President of the American College of Sports Medicine
- In office 1988–1989

Personal details
- Born: Barbara Lee Drinkwater November 18, 1926 Plainfield, New Jersey, U.S.
- Died: September 30, 2019 (aged 92) Gold Canyon, Arizona, U.S.
- Alma mater: Douglass College; University of North Carolina at Greensboro; Purdue University;
- Occupation: Physiologist; basketball coach;

Academic work
- Discipline: Sports physiology
- Sub-discipline: Relative energy deficiency in sport
- Institutions: University of California, Santa Barbara; University of Washington; Pacific Medical Center;
- Basketball career
- Coaching career: fl. 1959–1960

Career history

As a coach:
- fl. 1959–1960: Butler Bulldogs

= Barbara L. Drinkwater =

American physiologist and basketball coach (1926–2019)

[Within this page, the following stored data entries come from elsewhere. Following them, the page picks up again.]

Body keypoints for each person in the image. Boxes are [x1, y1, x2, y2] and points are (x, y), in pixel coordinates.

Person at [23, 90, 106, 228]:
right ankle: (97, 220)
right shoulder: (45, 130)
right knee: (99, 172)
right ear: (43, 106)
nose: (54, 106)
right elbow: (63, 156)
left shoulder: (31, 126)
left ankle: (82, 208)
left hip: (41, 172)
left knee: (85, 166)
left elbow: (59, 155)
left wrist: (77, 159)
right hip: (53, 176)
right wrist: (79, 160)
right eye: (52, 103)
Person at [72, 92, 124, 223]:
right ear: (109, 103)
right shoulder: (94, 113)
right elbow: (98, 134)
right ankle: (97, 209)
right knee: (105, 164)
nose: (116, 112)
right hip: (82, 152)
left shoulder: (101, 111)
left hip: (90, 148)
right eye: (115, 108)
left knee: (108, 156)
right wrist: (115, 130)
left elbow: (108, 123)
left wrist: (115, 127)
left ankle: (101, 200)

Barbara Lee Drinkwater (November 18, 1926 – September 30, 2019) was an American physiologist who specialized in sports physiology and was the first woman to be president of the American College of Sports Medicine (1988–1989). Prior to that, she also coached the Butler Bulldogs women's basketball team.

==Biography==
===Early life and career===
Barbara Lee Drinkwater was born in Plainfield, New Jersey, on November 18, 1926, and graduated in 1944 from Somerville High School as one of four students selected to speak at graduation ceremonies. After studying at Douglass College (BSc) and University of North Carolina at Greensboro (MSc), she obtained her PhD from Purdue University. (Note: Sources differ as to what field the PhD was in. Nicole R. Keith says that this was sports psychology, but the Island Beachcomber says that this was exercise physiology.)

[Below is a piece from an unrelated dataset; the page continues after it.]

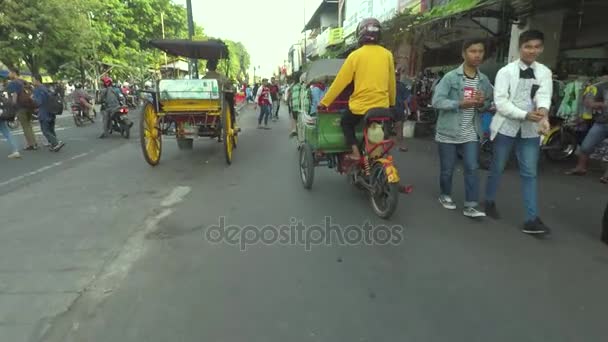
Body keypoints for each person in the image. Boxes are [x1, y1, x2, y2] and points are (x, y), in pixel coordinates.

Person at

In addition to teaching physical education and swimming, she was the coach of the Butler Bulldogs women's basketball team, and her undefeated 1959–1960 team was inducted to the Butler University Athletics Hall of Fame in 2023.

===Academic career===
As a researcher, Drinkwater specialized in exercise physiology and women's athletic health and, according to the Island Beachcomber, "pioneered research in the field of women's athletics". Susan Carter described Drinkwater as "a forerunner" in research on relative energy deficiency in sport. In December 1975, she told Sports Illustrated that the Fosbury flop, a jumping style used in the high jump, is "no good for women".

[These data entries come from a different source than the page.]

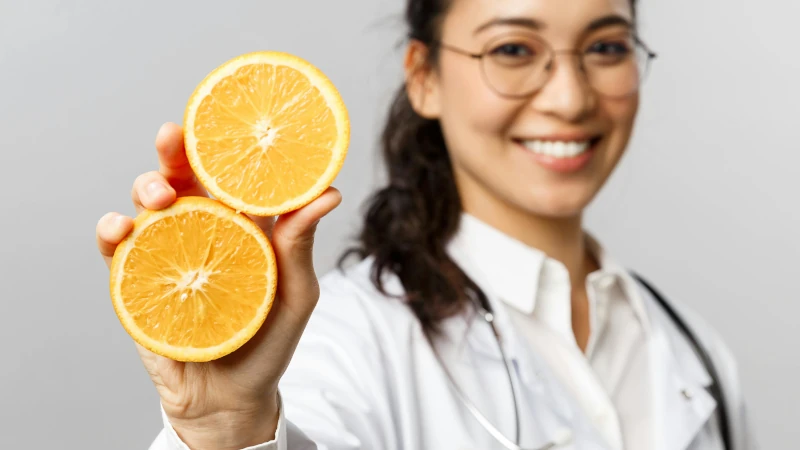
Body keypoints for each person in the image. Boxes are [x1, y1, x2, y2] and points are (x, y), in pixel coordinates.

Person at [96, 0, 758, 448]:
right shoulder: (345, 341)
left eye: (607, 46)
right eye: (513, 49)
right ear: (424, 77)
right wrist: (226, 425)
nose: (570, 97)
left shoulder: (692, 350)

Drinkwater worked at the University of California, Santa Barbara Institute of Environmental Stress and the University of Washington Department of Kinesiology, before assuming leadership of the Pacific Medical Center Osteoporosis Research Laboratory In 1988, she became the first woman president of the American College of Sports Medicine, serving until 1989. In addition to serving as vice-president and as a trustee, she also helped with increasing Black representation in the ACSM's committees and was a member of fifteen of them.

In addition to being a Fellow of the American College of Sports Medicine, Drinkwater won a 1984 ACSM Citation Award and the 1996 ACSM Honor Award. She was elected fellow of the National Academy of Kinesiology in 1980. She was awarded honorary doctorates of science by De Montfort University in 1999 and by the University of Toronto in 2001. She was the 1989 D.B. Dill Historical Lecturer and the 1994 Joseph B. Wolffe Memorial Lecturer. She won the 2014 President's Council on Sports, Fitness, and Nutrition Lifetime Achievement Award.

She was also one of the founders of Women Sport International, and served as their treasurer and vice-president until 2011. She was a member of the International Olympic Committee Medical Commission's Medical and Scientific Group.

===Personal life and death===
In 1983, she moved to Vashon, Washington, where she later started an animal shelter called Vashon Island Pet Protectors. She was also a camp counselor, licensed to pilot light aircraft, and a scuba instructor, and she played golf and collected rocks as hobbies.

Drinkwater died on September 30, 2019, in Gold Canyon, Arizona.